Objetivo da tarefa -> Reproduza todas as linhas dos registros abaixo, sem nenhuma alteração.

====== Material fornecido

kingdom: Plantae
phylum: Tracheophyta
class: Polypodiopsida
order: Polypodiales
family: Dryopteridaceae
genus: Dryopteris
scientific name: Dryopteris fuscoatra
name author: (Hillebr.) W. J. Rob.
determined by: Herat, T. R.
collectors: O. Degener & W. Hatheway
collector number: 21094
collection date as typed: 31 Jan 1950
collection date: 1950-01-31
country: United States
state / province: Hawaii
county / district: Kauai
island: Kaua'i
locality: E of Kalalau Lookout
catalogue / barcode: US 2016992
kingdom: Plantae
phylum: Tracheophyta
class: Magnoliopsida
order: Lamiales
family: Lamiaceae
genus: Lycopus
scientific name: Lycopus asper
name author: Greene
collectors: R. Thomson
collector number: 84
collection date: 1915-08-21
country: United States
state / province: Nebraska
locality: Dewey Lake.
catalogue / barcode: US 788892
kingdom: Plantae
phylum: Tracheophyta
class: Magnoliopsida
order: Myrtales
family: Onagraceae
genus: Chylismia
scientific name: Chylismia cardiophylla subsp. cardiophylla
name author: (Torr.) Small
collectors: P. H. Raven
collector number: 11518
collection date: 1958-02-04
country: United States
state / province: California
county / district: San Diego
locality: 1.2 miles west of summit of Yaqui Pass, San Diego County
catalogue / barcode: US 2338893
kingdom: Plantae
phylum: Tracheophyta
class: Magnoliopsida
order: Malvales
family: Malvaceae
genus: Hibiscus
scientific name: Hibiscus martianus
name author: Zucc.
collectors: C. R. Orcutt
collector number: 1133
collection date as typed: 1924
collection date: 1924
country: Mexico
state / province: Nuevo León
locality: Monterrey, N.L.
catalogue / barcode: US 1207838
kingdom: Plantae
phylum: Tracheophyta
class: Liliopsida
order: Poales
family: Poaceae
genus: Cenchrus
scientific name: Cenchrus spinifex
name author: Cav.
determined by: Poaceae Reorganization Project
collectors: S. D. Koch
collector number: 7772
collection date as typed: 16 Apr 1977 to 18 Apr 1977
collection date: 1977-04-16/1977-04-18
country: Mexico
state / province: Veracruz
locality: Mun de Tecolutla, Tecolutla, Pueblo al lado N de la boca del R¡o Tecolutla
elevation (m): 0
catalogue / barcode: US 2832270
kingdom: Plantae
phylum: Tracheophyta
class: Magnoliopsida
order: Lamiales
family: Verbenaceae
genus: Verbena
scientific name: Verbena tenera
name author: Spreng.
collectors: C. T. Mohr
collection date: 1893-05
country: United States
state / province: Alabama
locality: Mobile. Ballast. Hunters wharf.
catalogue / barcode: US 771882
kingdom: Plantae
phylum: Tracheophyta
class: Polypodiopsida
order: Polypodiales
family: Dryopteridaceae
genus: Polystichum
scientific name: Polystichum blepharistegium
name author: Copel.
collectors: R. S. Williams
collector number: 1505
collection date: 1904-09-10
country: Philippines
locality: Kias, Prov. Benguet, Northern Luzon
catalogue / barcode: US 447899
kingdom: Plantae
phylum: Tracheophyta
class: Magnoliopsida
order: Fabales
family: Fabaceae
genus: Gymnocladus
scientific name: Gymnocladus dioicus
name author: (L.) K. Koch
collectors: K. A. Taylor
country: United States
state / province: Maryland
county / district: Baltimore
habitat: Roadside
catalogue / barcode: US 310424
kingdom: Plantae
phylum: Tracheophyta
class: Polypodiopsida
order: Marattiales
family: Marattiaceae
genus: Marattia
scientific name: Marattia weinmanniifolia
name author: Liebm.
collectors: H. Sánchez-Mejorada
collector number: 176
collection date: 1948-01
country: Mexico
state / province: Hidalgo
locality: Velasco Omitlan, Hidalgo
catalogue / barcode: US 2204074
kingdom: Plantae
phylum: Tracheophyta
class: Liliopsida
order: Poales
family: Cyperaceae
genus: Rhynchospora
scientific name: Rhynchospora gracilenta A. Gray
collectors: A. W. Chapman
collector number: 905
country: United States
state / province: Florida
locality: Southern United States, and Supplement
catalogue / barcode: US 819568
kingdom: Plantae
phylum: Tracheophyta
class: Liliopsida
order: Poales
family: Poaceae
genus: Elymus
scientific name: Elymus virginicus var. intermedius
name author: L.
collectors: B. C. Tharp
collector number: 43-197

============

Resposta ao exercício ->
kingdom: Plantae
phylum: Tracheophyta
class: Polypodiopsida
order: Polypodiales
family: Dryopteridaceae
genus: Dryopteris
scientific name: Dryopteris fuscoatra
name author: (Hillebr.) W. J. Rob.
determined by: Herat, T. R.
collectors: O. Degener & W. Hatheway
collector number: 21094
collection date as typed: 31 Jan 1950
collection date: 1950-01-31
country: United States
state / province: Hawaii
county / district: Kauai
island: Kaua'i
locality: E of Kalalau Lookout
catalogue / barcode: US 2016992
kingdom: Plantae
phylum: Tracheophyta
class: Magnoliopsida
order: Lamiales
family: Lamiaceae
genus: Lycopus
scientific name: Lycopus asper
name author: Greene
collectors: R. Thomson
collector number: 84
collection date: 1915-08-21
country: United States
state / province: Nebraska
locality: Dewey Lake.
catalogue / barcode: US 788892
kingdom: Plantae
phylum: Tracheophyta
class: Magnoliopsida
order: Myrtales
family: Onagraceae
genus: Chylismia
scientific name: Chylismia cardiophylla subsp. cardiophylla
name author: (Torr.) Small
collectors: P. H. Raven
collector number: 11518
collection date: 1958-02-04
country: United States
state / province: California
county / district: San Diego
locality: 1.2 miles west of summit of Yaqui Pass, San Diego County
catalogue / barcode: US 2338893
kingdom: Plantae
phylum: Tracheophyta
class: Magnoliopsida
order: Malvales
family: Malvaceae
genus: Hibiscus
scientific name: Hibiscus martianus
name author: Zucc.
collectors: C. R. Orcutt
collector number: 1133
collection date as typed: 1924
collection date: 1924
country: Mexico
state / province: Nuevo León
locality: Monterrey, N.L.
catalogue / barcode: US 1207838
kingdom: Plantae
phylum: Tracheophyta
class: Liliopsida
order: Poales
family: Poaceae
genus: Cenchrus
scientific name: Cenchrus spinifex
name author: Cav.
determined by: Poaceae Reorganization Project
collectors: S. D. Koch
collector number: 7772
collection date as typed: 16 Apr 1977 to 18 Apr 1977
collection date: 1977-04-16/1977-04-18
country: Mexico
state / province: Veracruz
locality: Mun de Tecolutla, Tecolutla, Pueblo al lado N de la boca del R¡o Tecolutla
elevation (m): 0
catalogue / barcode: US 2832270
kingdom: Plantae
phylum: Tracheophyta
class: Magnoliopsida
order: Lamiales
family: Verbenaceae
genus: Verbena
scientific name: Verbena tenera
name author: Spreng.
collectors: C. T. Mohr
collection date: 1893-05
country: United States
state / province: Alabama
locality: Mobile. Ballast. Hunters wharf.
catalogue / barcode: US 771882
kingdom: Plantae
phylum: Tracheophyta
class: Polypodiopsida
order: Polypodiales
family: Dryopteridaceae
genus: Polystichum
scientific name: Polystichum blepharistegium
name author: Copel.
collectors: R. S. Williams
collector number: 1505
collection date: 1904-09-10
country: Philippines
locality: Kias, Prov. Benguet, Northern Luzon
catalogue / barcode: US 447899
kingdom: Plantae
phylum: Tracheophyta
class: Magnoliopsida
order: Fabales
family: Fabaceae
genus: Gymnocladus
scientific name: Gymnocladus dioicus
name author: (L.) K. Koch
collectors: K. A. Taylor
country: United States
state / province: Maryland
county / district: Baltimore
habitat: Roadside
catalogue / barcode: US 310424
kingdom: Plantae
phylum: Tracheophyta
class: Polypodiopsida
order: Marattiales
family: Marattiaceae
genus: Marattia
scientific name: Marattia weinmanniifolia
name author: Liebm.
collectors: H. Sánchez-Mejorada
collector number: 176
collection date: 1948-01
country: Mexico
state / province: Hidalgo
locality: Velasco Omitlan, Hidalgo
catalogue / barcode: US 2204074
kingdom: Plantae
phylum: Tracheophyta
class: Liliopsida
order: Poales
family: Cyperaceae
genus: Rhynchospora
scientific name: Rhynchospora gracilenta A. Gray
collectors: A. W. Chapman
collector number: 905
country: United States
state / province: Florida
locality: Southern United States, and Supplement
catalogue / barcode: US 819568
kingdom: Plantae
phylum: Tracheophyta
class: Liliopsida
order: Poales
family: Poaceae
genus: Elymus
scientific name: Elymus virginicus var. intermedius
name author: L.
collectors: B. C. Tharp
collector number: 43-197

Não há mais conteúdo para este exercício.